Olive oil is well known for it’s numerous health benefits. It contains mostly oleic acid (omega 9) – a monounsaturated fat. Olive oil has been linked to lower incidence of high blood pressure, stroke and has been shown to lower the amount of oxidized LDL cholesterol circulating in your bloodstream. As with all of these fats, quality is key. Choose a cold pressed, organic, quality olive oil and don’t cook with it at high temperatures. Olive oil is delicious used as a dressing for salads and vegetables.

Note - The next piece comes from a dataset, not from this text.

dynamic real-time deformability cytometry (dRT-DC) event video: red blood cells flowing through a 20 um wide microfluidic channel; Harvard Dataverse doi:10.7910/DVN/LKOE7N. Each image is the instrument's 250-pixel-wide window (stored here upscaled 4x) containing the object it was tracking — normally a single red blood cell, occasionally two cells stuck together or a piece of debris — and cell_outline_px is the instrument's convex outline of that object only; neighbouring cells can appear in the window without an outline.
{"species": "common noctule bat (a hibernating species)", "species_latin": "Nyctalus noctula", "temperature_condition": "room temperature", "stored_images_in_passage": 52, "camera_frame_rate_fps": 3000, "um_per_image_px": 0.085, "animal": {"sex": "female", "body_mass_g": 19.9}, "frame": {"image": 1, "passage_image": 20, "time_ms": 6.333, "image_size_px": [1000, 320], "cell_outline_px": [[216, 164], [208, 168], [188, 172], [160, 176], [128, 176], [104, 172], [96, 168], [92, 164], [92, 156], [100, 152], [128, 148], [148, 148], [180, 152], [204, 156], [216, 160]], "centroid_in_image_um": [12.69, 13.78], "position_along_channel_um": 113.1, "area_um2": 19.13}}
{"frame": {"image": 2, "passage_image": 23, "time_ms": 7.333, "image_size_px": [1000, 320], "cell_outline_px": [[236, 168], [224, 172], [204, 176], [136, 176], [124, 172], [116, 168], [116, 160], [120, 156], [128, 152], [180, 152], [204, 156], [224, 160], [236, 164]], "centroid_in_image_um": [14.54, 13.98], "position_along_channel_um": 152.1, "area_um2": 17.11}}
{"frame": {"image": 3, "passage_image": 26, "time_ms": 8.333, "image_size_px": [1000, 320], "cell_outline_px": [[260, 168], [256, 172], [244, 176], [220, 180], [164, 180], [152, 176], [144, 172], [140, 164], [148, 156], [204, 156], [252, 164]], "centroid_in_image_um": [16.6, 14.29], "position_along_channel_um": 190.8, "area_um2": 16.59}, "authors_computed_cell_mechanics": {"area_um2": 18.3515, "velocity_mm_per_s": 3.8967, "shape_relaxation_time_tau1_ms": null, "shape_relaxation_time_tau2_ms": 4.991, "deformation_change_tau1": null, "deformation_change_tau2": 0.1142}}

Like avocado and olive oils, rapeseed oil is primarily omega 9. There is a big difference between the cold pressed, naturally produced rapeseed oil and the highly processed and refined ones. Look out for the richly coloured golden rapeseed oil in a glass bottle and avoid the yellow ones usually found in a plastic bottle. Rapeseed oil is one of the better oils to cook with but you can also make salad dressings with it.
The ratio of omega 3 to omega 6 we consume is important in maintaining good health. Many of us consume far too much omega 6 and nowhere near enough omega 3. Sunflower oil is high in omega 6 which is pro inflammatory so it’s best avoided.
In summary it’s important to embrace a variety of healthy fats as part of a nutritious, balanced diet.
TIPS FOR HEALTHY FAT CONSUMPTION:
- The quality of fats you choose is important – choose cold pressed, minimally processed / refined oils.
- Avoid buying oils in plastic bottles. Always choose glass.
- Don’t heat fats to a very high temperature – the point at which they smoke is the point at which they have become damaged and bad for your health.
- Avoid margarine and sunflower oil wherever possible.
- Avocado, coconut and rapeseed oils are the good fats to cook with but avoid very high temperatures.
- Use olive oil and flaxseed oil to dress your salads.